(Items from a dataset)

*** Begin section ***

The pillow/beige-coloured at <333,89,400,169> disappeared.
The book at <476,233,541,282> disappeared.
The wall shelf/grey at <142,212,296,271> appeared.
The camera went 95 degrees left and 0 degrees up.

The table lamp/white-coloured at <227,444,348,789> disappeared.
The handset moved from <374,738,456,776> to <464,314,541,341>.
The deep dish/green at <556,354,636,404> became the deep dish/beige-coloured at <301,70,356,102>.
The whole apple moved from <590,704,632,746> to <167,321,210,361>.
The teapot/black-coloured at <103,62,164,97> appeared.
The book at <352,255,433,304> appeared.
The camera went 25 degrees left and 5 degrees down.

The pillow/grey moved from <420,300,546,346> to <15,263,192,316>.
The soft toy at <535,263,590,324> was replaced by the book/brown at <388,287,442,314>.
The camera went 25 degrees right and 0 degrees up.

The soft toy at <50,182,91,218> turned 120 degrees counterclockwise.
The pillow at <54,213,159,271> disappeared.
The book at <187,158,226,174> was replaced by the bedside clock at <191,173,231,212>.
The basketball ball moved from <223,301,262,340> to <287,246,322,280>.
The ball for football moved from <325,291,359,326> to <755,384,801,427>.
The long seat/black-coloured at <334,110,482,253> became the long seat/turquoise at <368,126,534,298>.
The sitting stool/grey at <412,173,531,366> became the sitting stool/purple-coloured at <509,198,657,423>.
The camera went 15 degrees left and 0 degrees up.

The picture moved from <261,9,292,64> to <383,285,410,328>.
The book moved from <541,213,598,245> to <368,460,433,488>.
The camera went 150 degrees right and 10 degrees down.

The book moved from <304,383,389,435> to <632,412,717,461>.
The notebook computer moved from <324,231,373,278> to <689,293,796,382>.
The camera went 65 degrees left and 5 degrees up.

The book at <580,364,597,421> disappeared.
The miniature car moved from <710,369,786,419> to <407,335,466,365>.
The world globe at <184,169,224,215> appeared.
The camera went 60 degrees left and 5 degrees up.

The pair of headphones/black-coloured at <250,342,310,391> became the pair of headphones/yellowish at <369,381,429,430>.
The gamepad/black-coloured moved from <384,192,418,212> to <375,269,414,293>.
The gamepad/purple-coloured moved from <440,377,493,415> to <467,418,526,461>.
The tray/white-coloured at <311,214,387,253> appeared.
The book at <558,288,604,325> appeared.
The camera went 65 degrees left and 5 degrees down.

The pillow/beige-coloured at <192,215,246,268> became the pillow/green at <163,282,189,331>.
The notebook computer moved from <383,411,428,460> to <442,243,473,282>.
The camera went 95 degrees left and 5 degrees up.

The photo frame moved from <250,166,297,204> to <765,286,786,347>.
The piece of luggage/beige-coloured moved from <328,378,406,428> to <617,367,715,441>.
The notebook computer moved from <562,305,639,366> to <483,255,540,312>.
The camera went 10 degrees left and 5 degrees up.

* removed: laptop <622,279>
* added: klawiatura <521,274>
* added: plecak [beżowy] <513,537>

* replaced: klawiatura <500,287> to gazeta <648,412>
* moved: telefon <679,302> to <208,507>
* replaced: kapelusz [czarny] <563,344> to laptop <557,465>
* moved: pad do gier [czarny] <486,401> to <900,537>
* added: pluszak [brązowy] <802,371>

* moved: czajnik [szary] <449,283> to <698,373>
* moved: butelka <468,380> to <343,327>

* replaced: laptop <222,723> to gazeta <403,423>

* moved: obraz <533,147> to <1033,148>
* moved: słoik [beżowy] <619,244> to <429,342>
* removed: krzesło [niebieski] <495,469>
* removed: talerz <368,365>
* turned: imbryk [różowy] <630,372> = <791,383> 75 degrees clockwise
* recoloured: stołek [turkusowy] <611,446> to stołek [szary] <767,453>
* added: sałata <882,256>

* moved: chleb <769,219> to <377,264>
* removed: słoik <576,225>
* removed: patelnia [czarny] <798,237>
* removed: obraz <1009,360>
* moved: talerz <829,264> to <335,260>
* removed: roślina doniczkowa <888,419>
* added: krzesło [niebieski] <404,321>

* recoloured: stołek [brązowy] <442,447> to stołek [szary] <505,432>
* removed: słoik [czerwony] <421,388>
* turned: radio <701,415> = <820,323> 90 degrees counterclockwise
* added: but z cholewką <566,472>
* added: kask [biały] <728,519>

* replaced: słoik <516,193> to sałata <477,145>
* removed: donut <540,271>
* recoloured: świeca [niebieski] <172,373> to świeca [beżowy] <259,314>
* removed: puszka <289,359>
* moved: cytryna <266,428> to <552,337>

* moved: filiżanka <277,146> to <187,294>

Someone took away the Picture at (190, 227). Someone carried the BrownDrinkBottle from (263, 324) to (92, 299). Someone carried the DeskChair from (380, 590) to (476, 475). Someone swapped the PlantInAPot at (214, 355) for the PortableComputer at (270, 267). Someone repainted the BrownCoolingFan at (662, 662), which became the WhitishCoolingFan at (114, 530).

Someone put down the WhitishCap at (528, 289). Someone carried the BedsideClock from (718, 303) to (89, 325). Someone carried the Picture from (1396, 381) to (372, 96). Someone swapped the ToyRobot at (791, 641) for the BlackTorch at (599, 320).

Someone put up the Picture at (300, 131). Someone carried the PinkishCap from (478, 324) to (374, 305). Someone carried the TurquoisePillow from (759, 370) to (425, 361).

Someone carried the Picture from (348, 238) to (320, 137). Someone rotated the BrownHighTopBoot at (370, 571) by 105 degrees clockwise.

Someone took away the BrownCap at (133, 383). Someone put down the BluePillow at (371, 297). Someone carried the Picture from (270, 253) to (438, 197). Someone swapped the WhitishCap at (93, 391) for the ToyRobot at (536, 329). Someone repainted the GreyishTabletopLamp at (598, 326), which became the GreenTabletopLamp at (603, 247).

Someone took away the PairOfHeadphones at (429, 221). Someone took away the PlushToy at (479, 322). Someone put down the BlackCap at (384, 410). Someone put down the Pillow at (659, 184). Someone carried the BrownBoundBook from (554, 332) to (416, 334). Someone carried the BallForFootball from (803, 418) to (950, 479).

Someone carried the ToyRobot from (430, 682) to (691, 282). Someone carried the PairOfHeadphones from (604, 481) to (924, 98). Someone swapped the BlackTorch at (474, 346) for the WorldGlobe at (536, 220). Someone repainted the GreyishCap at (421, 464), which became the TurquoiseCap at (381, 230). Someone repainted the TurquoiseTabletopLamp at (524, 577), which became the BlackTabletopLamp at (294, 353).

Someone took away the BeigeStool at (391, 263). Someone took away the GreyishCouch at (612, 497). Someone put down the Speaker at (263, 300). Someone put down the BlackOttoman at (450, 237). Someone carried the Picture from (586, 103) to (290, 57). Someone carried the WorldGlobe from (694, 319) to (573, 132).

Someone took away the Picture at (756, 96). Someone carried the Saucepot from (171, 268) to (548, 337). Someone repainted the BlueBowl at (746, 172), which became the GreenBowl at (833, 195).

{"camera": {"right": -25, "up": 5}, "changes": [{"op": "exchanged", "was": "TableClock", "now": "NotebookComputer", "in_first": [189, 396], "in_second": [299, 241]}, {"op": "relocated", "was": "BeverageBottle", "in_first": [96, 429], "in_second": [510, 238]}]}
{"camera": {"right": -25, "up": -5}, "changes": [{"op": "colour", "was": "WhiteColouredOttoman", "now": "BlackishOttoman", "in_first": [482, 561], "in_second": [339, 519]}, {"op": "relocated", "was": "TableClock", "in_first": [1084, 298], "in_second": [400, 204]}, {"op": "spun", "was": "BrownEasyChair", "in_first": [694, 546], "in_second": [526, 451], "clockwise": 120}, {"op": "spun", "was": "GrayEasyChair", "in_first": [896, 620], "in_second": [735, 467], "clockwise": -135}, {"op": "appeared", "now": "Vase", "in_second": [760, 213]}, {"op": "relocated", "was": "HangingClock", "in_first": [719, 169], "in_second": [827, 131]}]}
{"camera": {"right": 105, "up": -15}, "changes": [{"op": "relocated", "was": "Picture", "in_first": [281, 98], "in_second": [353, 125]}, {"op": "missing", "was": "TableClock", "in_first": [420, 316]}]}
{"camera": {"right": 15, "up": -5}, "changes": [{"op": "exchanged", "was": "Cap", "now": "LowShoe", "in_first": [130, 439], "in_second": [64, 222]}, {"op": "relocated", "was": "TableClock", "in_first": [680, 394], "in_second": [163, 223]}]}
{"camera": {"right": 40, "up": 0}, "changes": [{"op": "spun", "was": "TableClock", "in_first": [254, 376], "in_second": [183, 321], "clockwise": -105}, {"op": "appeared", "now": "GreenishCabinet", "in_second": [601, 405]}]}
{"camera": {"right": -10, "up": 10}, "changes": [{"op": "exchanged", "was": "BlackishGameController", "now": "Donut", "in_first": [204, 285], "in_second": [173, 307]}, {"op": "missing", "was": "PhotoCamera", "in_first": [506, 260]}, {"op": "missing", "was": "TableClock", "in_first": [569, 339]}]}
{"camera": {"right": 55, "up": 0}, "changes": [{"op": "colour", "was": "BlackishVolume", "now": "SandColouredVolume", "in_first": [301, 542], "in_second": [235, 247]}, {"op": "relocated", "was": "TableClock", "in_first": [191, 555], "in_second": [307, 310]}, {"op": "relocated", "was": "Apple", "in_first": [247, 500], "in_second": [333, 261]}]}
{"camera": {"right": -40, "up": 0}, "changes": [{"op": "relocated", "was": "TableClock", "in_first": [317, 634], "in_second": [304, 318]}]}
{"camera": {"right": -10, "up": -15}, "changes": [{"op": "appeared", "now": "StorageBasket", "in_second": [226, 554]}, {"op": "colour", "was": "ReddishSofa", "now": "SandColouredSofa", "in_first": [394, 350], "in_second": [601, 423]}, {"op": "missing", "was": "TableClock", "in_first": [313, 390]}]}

*** End section ***

PROBLEM TO WORK ON: Retrieve every line above holding the word "gazeta".

TASK ANSWER:
* replaced: klawiatura <500,287> to gazeta <648,412>
* replaced: laptop <222,723> to gazeta <403,423>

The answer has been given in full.